The user can configure a spoke-SDP bound to an SR tunnel to forward mirrored packets from a mirror source to a remote mirror destination. In the configuration of the mirror destination service at the destination node, the remote-source command must use a spoke-sdp with VC-ID which matches the one the user configured in the mirror destination service at the mirror source node. The far-end option is not supported with an SR tunnel.
This also applies to the configuration of the mirror destination for an LI source.
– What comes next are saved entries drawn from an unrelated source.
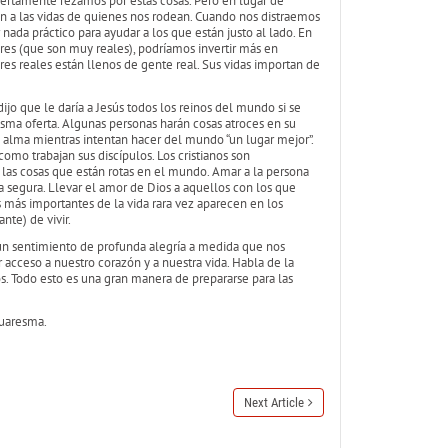
 Ciertamente rezamos por estas cosas. Pero en lugar de
n a las vidas de quienes nos rodean. Cuando nos distraemos
ada práctico para ayudar a los que están justo al lado. En
res (que son muy reales), podríamos invertir más en
ares reales están llenos de gente real. Sus vidas importan de
dijo que le daría a Jesús todos los reinos del mundo si se
sma oferta. Algunas personas harán cosas atroces en su
 alma mientras intentan hacer del mundo “un lugar mejor”.
como trabajan sus discípulos. Los cristianos son
r las cosas que están rotas en el mundo. Amar a la persona
a segura. Llevar el amor de Dios a aquellos con los que
 más importantes de la vida rara vez aparecen en los
nte) de vivir.
un sentimiento de profunda alegría a medida que nos
 acceso a nuestro corazón y a nuestra vida. Habla de la
os. Todo esto es una gran manera de prepararse para las
Cuaresma.
Next Article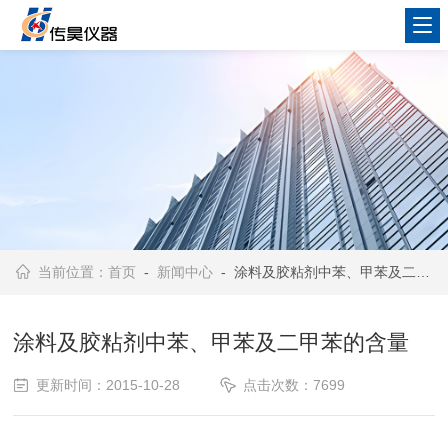
当前位置：
首页
-
新闻中心
- 涂料及胶粘剂中苯、甲苯及二甲苯的含量
涂料及胶粘剂中苯、甲苯及二甲苯的含量
更新时间：2015-10-28
点击次数：7699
Configuration at mirror source node:
config mirror mirror-dest 10
— no spoke-sdp sdp-id:vc-id
— spoke-sdp sdp-id:vc-id [create]
— egress
— vc-label egress-vc-label
sdp-id matches an SDP which uses an SR tunnel
for vc-label, both static and t-ldp egress vc labels are supported
Configuration at mirror destination node:
*A:7950 XRS-20# configure mirror mirror-dest 10 remote-source
— spoke-sdp <SDP-ID>:<VC-ID> create <-- VC-ID matching that of spoke-sdp configured in mirror destination context at mirror source node.
— ingress
— vc-label <ingress-vc-label> <--- optional: both static and t-ldp ingress vc label are supported.
— exit
— no shutdown
— exit
— exit
the far-end command is not supported with SR tunnel at mirror destination node; user must reference a spoke-SDP using a segment routing SDP coming from mirror source node:
far-end ip-address [vc-id vc-id] [ing-svc-label ingress-vc-label | tldp] [icb]
no far-end ip-address
for vc-label, both static and t-ldp ingress vc labels are supported
Mirroring and LI are also supported with the PW redundancy feature when the endpoint spoke-sdp, including the ICB, is using an SR tunnel. Routable Lawful Intercept Encapsulation (config>mirror>mirror-dest>encap# layer-3-encap) when the remote L3 destination is reachable over an SR tunnel is also supported.